6 council hopefuls moving on to fall ballot

Over, Khan, Gray, Chen fall short in bids for City Council
By Nicholas Johnson | Aug 09, 2017
Courtesy of: Peter Zieve Candidates Peter Zieve, left, and James Yoo celebrate primary election results Tuesday night, Aug. 1, at Zieve’s home in Harbour Pointe. Both are moving on to the general election, Zieve facing incumbent Bob Champion and Yoo facing fellow candidate Anna Rohrbough.

Six candidates for City Council are turning their attention to the November general election after this month’s primary election knocked four hopefuls out of the running.

“The Mukilteo races are far enough apart that any outstanding ballots won’t have an impact on the outcome,” Elections and Recording Manager Garth Fell said.

About five Mukilteo ballots remain to be counted and some 22 have signature issues that voters can clear up by Aug. 14, Fell said. Results so far are based on ballots counted as of Friday, Aug. 4. The next update is set for Wednesday afternoon, Aug. 9. Primary election results will be certified Aug. 15.

Position 3 candidates Troy Gray and Maxwell Chen are out, as are Tina Over and Riaz Khan, who sought election to Positions 2 and 3, respectively.

Khan, who lost a 2015 general election bid for City Council as well as a 2016 primary bid for the state Legislature, received about 25 percent of the vote, his best showing yet.

“I was hoping to win,” he said. “A lot of people told me if you want to get elected here you have to be a white person.
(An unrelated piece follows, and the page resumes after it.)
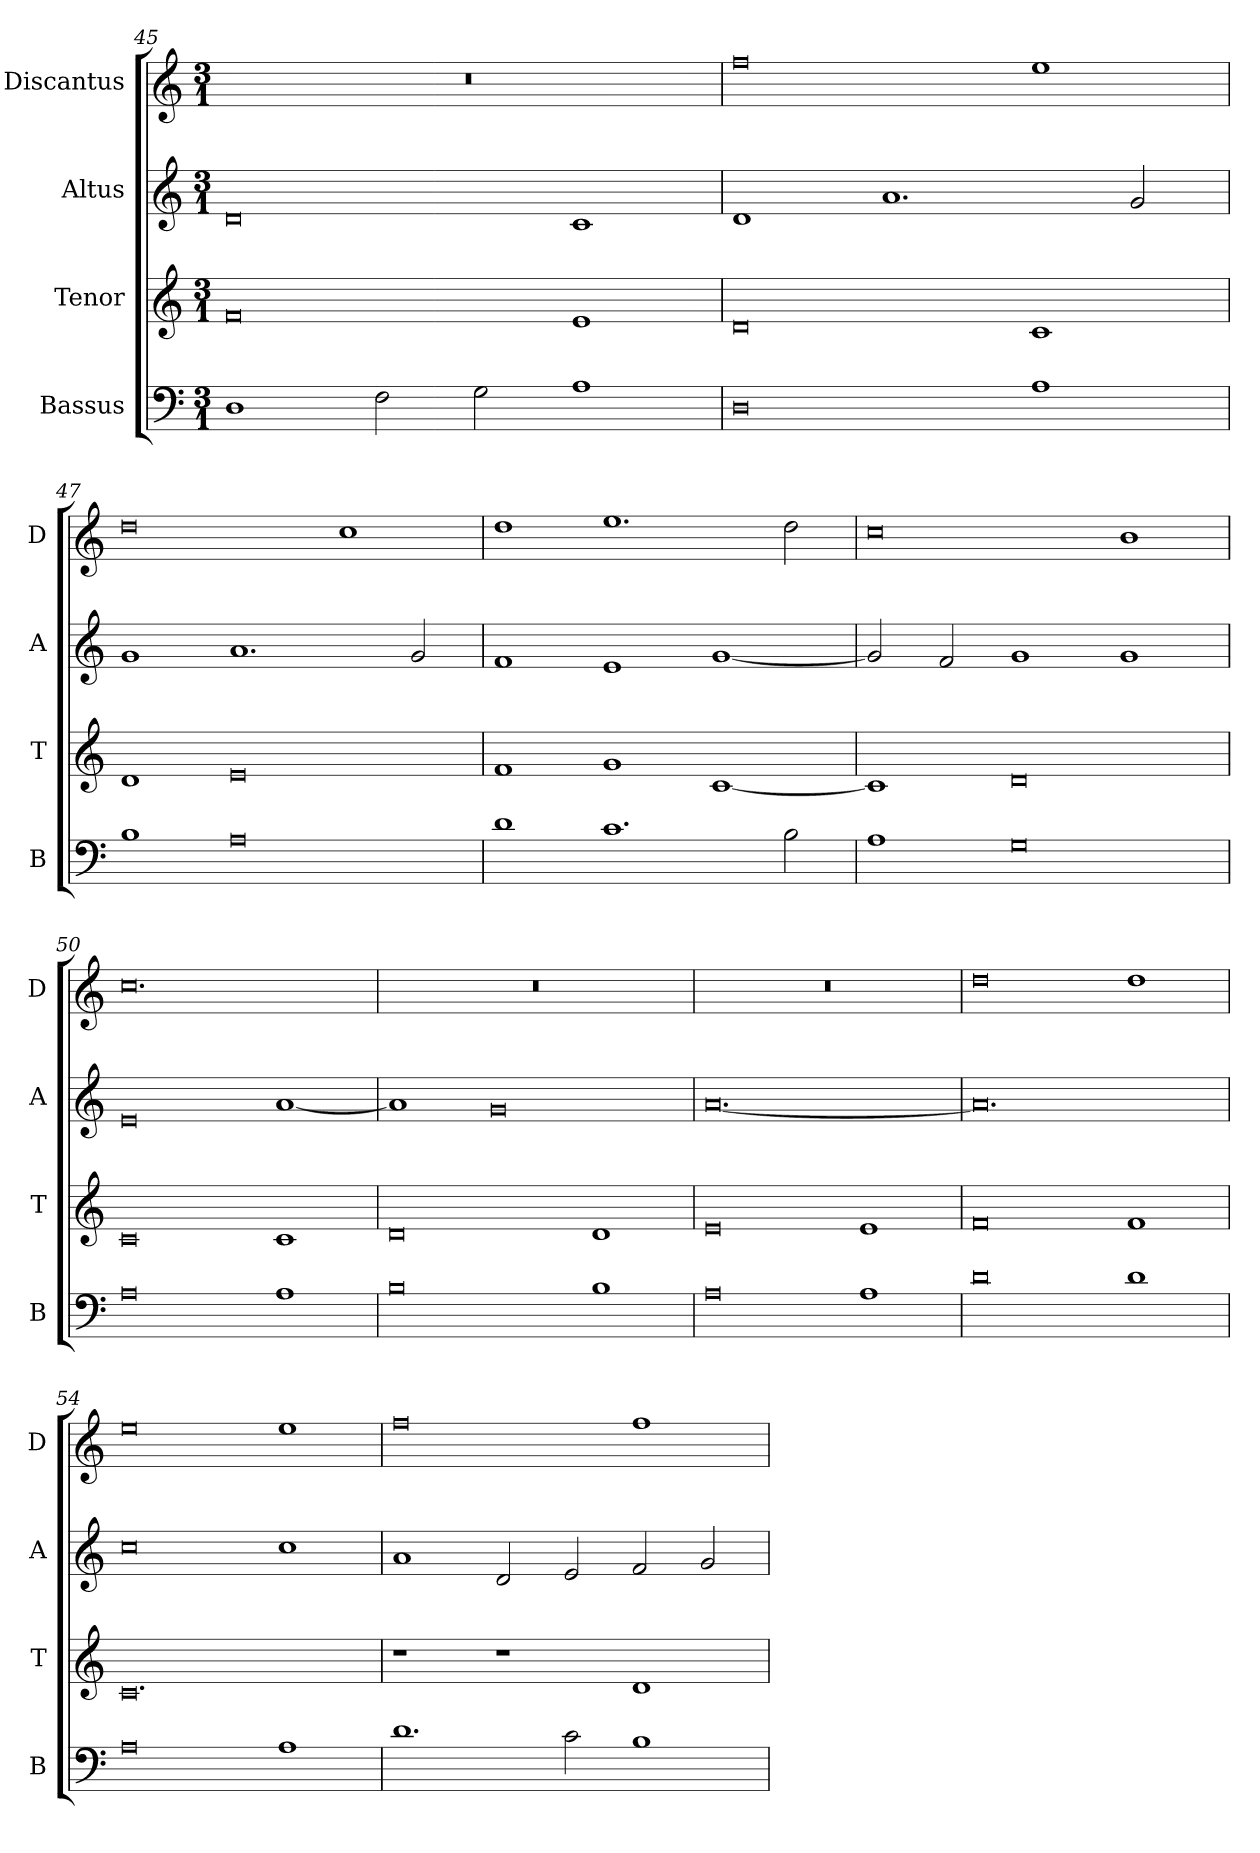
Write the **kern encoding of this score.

I still don’t believe that.”

Khan said he is not ready to throw his support behind either of his opponents – Anna Rohrbough, who received 44.48 percent (2,219) of the vote, and James Yoo, who garnered 30.21 percent (1,507).
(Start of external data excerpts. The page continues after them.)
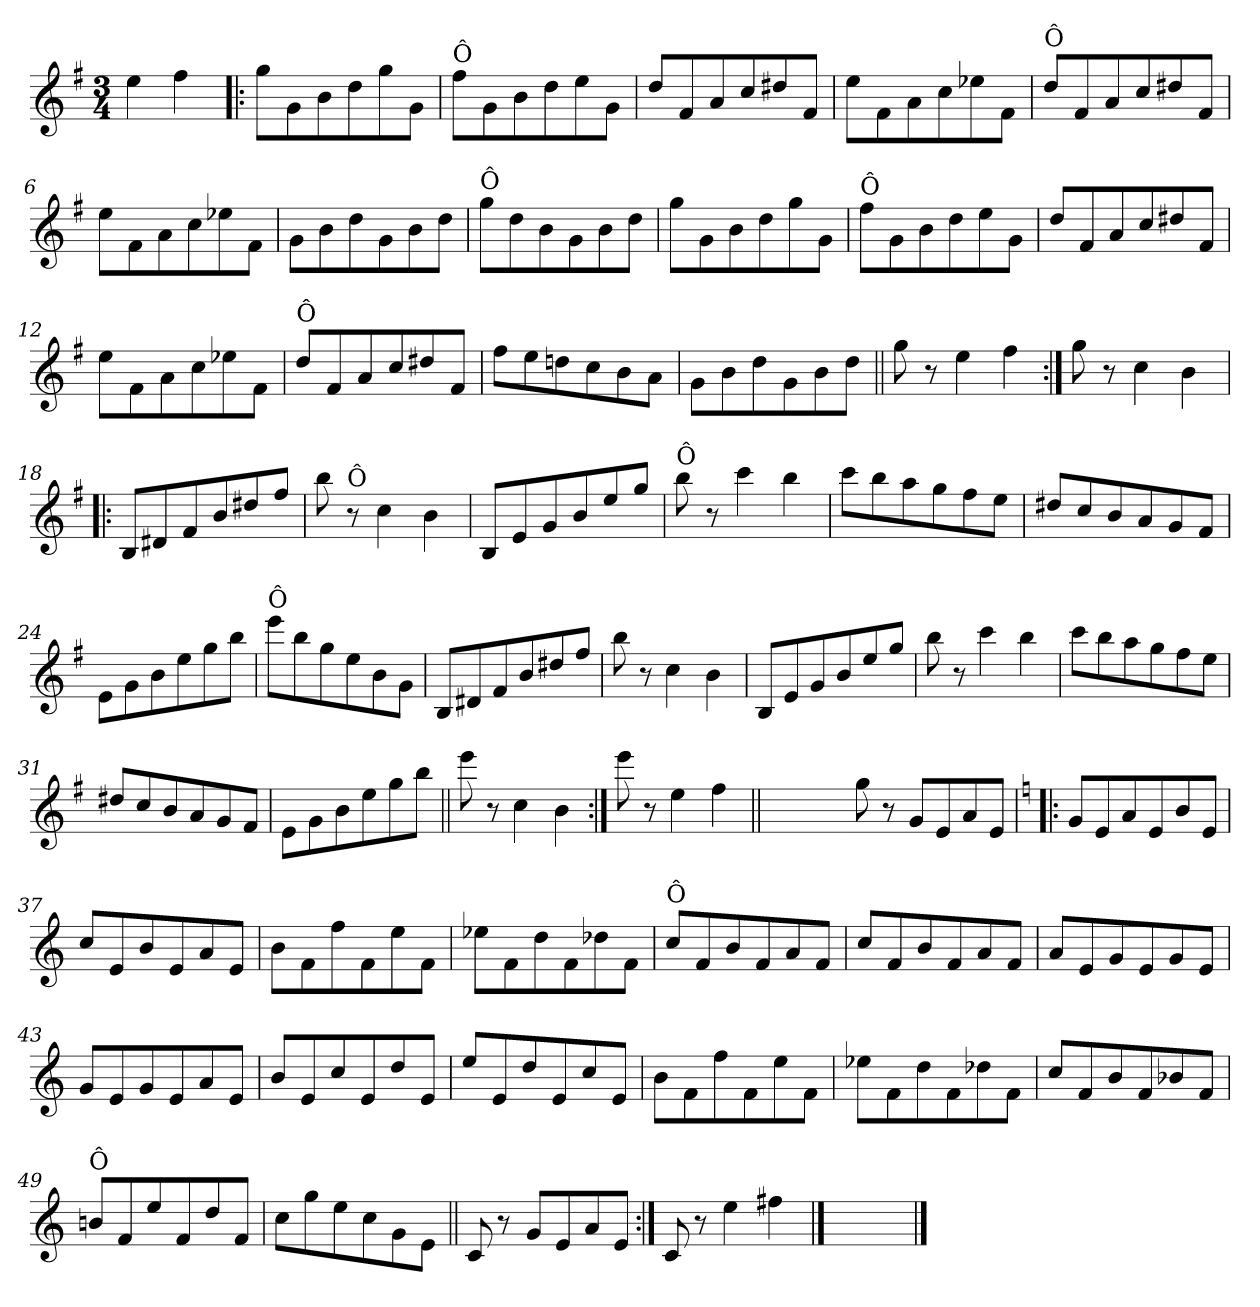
**kern
*part1
*staff1
*clefG2
*k[f#]
*G:
*M3/4
=
4ee\
4ff#\
=1!|:
8gg\L
8g\
8b\
8dd\
8gg\
8g\J
=2
!LO:TX:a:t=Ô
8ff#\L
8g\
8b\
8dd\
8ee\
8g\J
=3
8dd/L
8f#/
8a/
8cc/
8dd#X/
8f#/J
=4
8ee\L
8f#\
8a\
8cc\
8ee-X\
8f#\J
!!LO:LB:g=z
=5
!LO:TX:a:t=Ô
8dd/L
8f#/
8a/
8cc/
8dd#X/
8f#/J
=6
8ee\L
8f#\
8a\
8cc\
8ee-X\
8f#\J
=7
8g\L
8b\
8dd\
8g\
8b\
8dd\J
=8
!LO:TX:a:t=Ô
8gg\L
8dd\
8b\
8g\
8b\
8dd\J
=9
8gg\L
8g\
8b\
8dd\
8gg\
8g\J
!!LO:LB:g=z
=10
!LO:TX:a:t=Ô
8ff#\L
8g\
8b\
8dd\
8ee\
8g\J
=11
8dd/L
8f#/
8a/
8cc/
8dd#X/
8f#/J
=12
8ee\L
8f#\
8a\
8cc\
8ee-X\
8f#\J
=13
!LO:TX:a:t=Ô
8dd/L
8f#/
8a/
8cc/
8dd#X/
8f#/J
=14
8ff#\L
8ee\
8ddn\
8cc\
8b\
8a\J
!!LO:LB:g=z
=15
8g\L
8b\
8dd\
8g\
8b\
8dd\J
=16||
8gg\
8r
4ee\
4ff#\
=17:|!
8gg\
8r
4cc\
4b\
=18!|:
8B/L
8d#X/
8f#/
8b/
8dd#X/
8ff#/J
=19
8bb\
!LO:TX:a:t=Ô
8r
4cc\
4b\
!!LO:LB:g=z
=20
8B/L
8e/
8g/
8b/
8ee/
8gg/J
=21
!LO:TX:a:t=Ô
8bb\
8r
4ccc\
4bb\
=22
8ccc\L
8bb\
8aa\
8gg\
8ff#\
8ee\J
=23
8dd#X/L
8cc/
8b/
8a/
8g/
8f#/J
=24
8e\L
8g\
8b\
8ee\
8gg\
8bb\J
!!LO:LB:g=z
=25
!LO:TX:a:t=Ô
8eee\L
8bb\
8gg\
8ee\
8b\
8g\J
=26
8B/L
8d#X/
8f#/
8b/
8dd#X/
8ff#/J
=27
8bb\
8r
4cc\
4b\
=28
8B/L
8e/
8g/
8b/
8ee/
8gg/J
=29
8bb\
8r
4ccc\
4bb\
=30
8ccc\L
8bb\
8aa\
8gg\
8ff#\
8ee\J
!!LO:LB:g=z
=31
8dd#X/L
8cc/
8b/
8a/
8g/
8f#/J
=32
8e\L
8g\
8b\
8ee\
8gg\
8bb\J
=33||
8eee\
8r
4cc\
4b\
=34:|!
8eee\
8r
4ee\
4ff#\
=34X1||
*stria0
2.ryy
!!LO:LB:g=z
=35-
*stria5
8gg\
8r
8g/L
8e/
8a/
8e/J
=36!|:
*k[]
*C:
8g/L
8e/
8a/
8e/
8b/
8e/J
=37
8cc/L
8e/
8b/
8e/
8a/
8e/J
=38
8b\L
8f\
8ff\
8f\
8ee\
8f\J
!!LO:LB:g=z
=39
8ee-X\L
8f\
8dd\
8f\
8dd-X\
8f\J
=40
!LO:TX:a:t=Ô
8cc/L
8f/
8b/
8f/
8a/
8f/J
=41
8cc/L
8f/
8b/
8f/
8a/
8f/J
=42
8a/L
8e/
8g/
8e/
8g/
8e/J
=43
8g/L
8e/
8g/
8e/
8a/
8e/J
!!LO:LB:g=z
=44
8b/L
8e/
8cc/
8e/
8dd/
8e/J
=45
8ee/L
8e/
8dd/
8e/
8cc/
8e/J
=46
8b\L
8f\
8ff\
8f\
8ee\
8f\J
=47
8ee-X\L
8f\
8dd\
8f\
8dd-X\
8f\J
=48
8cc/L
8f/
8b/
8f/
8b-X/
8f/J
!!LO:LB:g=z
=49
!LO:TX:a:t=Ô
8bn/L
8f/
8ee/
8f/
8dd/
8f/J
=50
8cc\L
8gg\
8ee\
8cc\
8g\
8e\J
=51||
8c/
8r
8g/L
8e/
8a/
8e/J
=52:|!
8c/
8r
4ee\
4ff#X\
==53
*stria0
2.ryy
==
*-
“I’m not surprised,” Rohrbough said of Khan’s lack of support. “I don’t think he knows who I am.”

Khan said he plans to run for a seat in the state Legislature next year, and he said he’d be back to run for City Council in 2019.
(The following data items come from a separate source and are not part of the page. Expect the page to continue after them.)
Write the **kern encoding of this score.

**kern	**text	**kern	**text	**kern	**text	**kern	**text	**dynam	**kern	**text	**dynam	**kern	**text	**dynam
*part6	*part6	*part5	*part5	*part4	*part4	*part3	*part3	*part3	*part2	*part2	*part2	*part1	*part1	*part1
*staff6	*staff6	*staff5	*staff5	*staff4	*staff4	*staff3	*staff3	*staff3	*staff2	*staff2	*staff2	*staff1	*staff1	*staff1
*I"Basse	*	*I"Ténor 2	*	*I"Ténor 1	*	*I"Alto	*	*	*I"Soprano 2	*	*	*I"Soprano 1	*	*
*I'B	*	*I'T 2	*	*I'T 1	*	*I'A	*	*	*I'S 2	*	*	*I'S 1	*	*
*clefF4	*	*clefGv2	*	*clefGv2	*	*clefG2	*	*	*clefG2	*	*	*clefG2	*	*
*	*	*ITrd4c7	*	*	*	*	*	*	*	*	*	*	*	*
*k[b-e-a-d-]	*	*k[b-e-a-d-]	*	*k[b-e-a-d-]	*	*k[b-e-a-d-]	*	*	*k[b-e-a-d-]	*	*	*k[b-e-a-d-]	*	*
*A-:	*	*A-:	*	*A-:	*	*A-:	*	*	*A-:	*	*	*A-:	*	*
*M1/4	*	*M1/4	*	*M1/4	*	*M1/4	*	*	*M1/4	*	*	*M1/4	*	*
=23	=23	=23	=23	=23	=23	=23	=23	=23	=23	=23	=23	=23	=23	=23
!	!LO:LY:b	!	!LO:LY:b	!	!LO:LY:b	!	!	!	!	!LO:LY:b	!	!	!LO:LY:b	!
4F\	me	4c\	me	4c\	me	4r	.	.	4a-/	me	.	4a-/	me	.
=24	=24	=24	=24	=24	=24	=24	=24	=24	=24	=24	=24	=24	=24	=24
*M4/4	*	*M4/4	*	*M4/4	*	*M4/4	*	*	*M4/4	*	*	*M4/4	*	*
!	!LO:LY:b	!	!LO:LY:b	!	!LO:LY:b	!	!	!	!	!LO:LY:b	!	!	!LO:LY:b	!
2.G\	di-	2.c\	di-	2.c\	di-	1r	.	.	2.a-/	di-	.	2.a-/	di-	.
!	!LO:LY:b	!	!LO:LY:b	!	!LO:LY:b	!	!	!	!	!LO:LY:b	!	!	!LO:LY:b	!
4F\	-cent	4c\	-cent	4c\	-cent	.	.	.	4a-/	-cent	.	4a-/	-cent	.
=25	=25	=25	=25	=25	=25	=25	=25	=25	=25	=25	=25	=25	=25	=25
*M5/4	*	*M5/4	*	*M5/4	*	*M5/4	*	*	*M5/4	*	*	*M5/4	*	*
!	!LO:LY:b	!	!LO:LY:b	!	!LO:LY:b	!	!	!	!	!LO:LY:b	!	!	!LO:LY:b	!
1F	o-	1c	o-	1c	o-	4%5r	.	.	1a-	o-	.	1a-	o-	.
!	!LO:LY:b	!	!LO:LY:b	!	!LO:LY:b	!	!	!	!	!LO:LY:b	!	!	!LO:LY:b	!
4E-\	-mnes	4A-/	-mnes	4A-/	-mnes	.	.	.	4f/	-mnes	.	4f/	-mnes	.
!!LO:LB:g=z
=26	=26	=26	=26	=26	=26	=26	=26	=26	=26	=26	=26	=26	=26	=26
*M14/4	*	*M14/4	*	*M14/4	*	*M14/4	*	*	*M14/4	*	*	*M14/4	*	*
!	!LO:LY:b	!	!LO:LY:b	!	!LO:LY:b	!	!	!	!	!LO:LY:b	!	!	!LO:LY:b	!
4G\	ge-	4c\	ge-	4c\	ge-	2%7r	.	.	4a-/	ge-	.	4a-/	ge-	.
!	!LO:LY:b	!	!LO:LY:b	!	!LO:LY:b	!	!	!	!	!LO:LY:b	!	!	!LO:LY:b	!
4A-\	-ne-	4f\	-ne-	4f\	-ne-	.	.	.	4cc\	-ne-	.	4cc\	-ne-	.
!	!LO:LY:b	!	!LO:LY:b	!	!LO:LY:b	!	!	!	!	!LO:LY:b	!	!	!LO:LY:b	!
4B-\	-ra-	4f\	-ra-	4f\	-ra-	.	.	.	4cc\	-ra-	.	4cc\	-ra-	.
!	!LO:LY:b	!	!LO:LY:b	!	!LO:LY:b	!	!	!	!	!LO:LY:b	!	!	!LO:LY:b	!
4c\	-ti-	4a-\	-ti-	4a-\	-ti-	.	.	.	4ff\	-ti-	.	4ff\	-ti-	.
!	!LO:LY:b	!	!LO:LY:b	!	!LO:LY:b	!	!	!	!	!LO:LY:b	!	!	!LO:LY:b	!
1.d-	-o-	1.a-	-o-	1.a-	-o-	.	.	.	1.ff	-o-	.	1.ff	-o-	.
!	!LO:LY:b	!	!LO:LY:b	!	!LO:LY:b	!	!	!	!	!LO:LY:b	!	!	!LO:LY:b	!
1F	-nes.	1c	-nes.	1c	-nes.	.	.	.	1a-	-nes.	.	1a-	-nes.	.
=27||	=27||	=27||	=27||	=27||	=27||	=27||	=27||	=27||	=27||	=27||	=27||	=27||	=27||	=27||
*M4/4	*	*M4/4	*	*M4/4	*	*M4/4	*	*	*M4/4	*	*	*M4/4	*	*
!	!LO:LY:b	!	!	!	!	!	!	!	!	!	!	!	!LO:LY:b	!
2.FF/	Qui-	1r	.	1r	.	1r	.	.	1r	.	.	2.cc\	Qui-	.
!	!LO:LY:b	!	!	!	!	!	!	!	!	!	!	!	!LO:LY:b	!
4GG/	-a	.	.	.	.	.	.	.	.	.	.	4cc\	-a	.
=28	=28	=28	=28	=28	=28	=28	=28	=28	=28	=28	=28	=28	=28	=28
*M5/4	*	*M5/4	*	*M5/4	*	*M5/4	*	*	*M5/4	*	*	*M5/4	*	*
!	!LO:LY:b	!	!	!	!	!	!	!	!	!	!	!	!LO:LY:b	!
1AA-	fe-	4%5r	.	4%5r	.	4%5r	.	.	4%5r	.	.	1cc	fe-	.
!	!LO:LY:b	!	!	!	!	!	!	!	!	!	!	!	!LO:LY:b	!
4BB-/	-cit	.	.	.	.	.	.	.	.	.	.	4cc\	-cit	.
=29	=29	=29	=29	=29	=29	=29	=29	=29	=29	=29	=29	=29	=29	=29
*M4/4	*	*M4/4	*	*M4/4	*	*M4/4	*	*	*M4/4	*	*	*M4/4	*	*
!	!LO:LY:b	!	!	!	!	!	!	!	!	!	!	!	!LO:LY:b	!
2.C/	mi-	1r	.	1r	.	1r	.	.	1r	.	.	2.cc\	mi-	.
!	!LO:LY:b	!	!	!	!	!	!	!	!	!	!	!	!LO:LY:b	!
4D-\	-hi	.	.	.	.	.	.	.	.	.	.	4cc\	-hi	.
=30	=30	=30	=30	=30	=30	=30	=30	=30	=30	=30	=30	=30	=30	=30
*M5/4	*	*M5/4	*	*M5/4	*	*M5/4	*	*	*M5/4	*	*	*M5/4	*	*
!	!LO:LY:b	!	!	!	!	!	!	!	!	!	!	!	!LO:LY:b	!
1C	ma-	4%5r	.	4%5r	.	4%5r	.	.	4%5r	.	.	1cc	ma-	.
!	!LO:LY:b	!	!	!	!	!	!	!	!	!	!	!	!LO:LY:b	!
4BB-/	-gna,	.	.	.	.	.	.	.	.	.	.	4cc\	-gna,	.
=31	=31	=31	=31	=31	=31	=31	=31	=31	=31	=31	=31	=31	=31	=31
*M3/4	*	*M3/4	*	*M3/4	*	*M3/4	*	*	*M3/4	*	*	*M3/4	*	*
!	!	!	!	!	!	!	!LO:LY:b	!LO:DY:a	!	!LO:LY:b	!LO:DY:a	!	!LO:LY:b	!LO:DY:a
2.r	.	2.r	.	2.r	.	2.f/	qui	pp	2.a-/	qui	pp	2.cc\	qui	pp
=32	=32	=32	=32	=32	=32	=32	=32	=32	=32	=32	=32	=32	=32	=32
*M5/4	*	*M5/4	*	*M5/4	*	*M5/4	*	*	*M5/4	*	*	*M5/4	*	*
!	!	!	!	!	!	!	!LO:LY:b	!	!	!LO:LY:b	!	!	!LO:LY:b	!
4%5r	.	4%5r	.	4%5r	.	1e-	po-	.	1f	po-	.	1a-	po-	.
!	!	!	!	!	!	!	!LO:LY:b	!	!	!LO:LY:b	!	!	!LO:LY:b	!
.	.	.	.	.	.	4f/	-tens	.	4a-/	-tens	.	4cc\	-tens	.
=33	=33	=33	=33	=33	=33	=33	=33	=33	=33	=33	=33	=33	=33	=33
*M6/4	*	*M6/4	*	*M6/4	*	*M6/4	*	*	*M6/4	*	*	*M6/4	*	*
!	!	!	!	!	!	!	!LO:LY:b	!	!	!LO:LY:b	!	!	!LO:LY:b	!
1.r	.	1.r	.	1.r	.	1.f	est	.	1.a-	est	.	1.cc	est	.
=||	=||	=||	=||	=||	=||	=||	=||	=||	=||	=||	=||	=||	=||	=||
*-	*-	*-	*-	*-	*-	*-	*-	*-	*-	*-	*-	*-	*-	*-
First-time candidate Tina Over, who received 18.83 percent (944) of the vote, said she also plans to run for City Council again in 2019. For now, she said plans to support incumbent City Council President Bob Champion, who claimed 54.28 percent (2,721) of the vote, while first-time candidate Peter Zieve received 26.71 percent (1,339).

“I know I will be voting for Bob in the general,” she said. “Clearly, I wasn’t ever going to vote for Peter.”

Over said she could have done made more door-to-door visits during her campaigning. That’s something she’ll remember in 2019. Zieve said he’ll be doing more of that himself ahead of the Nov. 7 general election.

“Going against the incumbent isn’t the easiest thing to do,” he said. “If I can just spend more time with the voters, I can do better. I was only able to doorbell a couple districts, like One Clubhouse Lane and the area behind Columbia Elementary.”

Zieve and Position 1 candidate James Yoo celebrated together Tuesday night, Aug. 1, at Zieve’s home, along with supporters of both candidates.

“It was really fun,” Zieve said. “He likes me and I like him.”

Yoo played down the joint celebration, saying, “I don’t know him very well.”

For many, the toughest choice on the November ballot will be between Sarah Kneller and Tony Markey. Kneller claimed 40.59 percent (2,006) of the vote and Markey claimed 37.84 percent (1,870).

Markey said he believes the deciding factor will be experience.

“As time goes on I think the difference between us will become pretty evident,” he said. “The difference in our experience is starkly dramatic.”

Kneller said she hopes to earn the community's support ahead of the general election by continuing to engage.

"My campaign and candidacy has always been about listening to, learning from and engaging with our community," she said. "I'm grateful to have the opportunity to continue doing so."

All in all, Mukilteo saw 35.94 percent turnout, which Fell said is pretty average for Mukilteo, just like 23.65 percent is an average level of turnout countywide.

“Mukilteo tends to have a higher turnout percentage wise than the rest of the county,” Fell said.